All lines from the one with "source venv/bin/activate" through the last line of the data below should be copied exactly; please add nothing.
(Data for analysis begins)
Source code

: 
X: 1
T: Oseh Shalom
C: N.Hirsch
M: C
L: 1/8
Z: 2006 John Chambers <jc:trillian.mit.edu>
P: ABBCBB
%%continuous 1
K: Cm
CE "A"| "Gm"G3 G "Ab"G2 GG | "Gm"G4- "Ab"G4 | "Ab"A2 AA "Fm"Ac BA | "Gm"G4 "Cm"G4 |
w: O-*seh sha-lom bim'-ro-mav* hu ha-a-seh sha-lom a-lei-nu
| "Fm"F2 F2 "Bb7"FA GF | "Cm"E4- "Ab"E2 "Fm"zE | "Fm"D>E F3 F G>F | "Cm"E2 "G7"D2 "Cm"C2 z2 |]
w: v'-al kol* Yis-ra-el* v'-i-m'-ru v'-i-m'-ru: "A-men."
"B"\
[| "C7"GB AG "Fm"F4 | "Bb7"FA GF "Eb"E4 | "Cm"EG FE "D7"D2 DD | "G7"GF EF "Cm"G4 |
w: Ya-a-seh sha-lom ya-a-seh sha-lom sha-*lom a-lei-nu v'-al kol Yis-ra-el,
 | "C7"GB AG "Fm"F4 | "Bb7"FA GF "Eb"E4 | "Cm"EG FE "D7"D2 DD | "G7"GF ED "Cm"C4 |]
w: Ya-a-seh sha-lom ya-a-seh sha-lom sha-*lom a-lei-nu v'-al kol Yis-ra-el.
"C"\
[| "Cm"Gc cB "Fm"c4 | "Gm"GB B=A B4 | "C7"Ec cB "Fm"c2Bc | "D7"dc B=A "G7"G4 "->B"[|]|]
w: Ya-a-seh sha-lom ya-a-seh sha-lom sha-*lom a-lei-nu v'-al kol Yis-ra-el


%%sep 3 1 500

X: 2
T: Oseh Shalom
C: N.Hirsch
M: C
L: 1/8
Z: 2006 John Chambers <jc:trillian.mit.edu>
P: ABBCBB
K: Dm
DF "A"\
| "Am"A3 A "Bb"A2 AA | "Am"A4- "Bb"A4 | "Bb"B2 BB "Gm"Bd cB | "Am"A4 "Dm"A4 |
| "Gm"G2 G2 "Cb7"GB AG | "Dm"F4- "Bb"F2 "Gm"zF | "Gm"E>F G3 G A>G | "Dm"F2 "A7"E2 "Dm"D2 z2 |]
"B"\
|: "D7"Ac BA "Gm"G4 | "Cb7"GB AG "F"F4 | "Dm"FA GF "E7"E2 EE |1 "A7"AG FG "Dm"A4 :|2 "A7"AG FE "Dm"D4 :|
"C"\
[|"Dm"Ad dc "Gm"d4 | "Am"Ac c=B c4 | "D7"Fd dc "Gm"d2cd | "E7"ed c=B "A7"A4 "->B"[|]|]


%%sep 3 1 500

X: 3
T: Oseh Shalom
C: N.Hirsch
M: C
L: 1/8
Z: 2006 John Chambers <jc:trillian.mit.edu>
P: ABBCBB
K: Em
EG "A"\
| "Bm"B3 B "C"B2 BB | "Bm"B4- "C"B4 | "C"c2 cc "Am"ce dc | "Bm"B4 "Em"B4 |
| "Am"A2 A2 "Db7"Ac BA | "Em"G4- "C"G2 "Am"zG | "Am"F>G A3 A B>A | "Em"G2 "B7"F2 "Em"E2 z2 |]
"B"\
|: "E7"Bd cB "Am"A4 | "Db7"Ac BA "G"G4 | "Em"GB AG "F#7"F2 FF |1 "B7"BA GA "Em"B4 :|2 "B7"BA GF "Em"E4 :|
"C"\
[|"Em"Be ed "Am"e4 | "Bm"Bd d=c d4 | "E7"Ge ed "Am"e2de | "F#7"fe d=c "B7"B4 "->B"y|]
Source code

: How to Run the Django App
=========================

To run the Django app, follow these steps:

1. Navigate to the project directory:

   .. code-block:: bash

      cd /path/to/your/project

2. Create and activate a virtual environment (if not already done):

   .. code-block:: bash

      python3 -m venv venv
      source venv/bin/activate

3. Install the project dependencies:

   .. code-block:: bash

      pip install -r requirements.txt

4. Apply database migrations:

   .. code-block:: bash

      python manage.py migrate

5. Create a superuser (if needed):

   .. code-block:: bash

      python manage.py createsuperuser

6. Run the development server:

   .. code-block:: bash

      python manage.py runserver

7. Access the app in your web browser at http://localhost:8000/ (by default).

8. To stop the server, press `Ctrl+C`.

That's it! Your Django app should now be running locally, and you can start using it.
(Data for analysis ends)
» **Output for this exercise**
      source venv/bin/activate

3. Install the project dependencies:

   .. code-block:: bash

      pip install -r requirements.txt

4. Apply database migrations:

   .. code-block:: bash

      python manage.py migrate

5. Create a superuser (if needed):

   .. code-block:: bash

      python manage.py createsuperuser

6. Run the development server:

   .. code-block:: bash

      python manage.py runserver

7. Access the app in your web browser at http://localhost:8000/ (by default).

8. To stop the server, press `Ctrl+C`.

That's it! Your Django app should now be running locally, and you can start using it.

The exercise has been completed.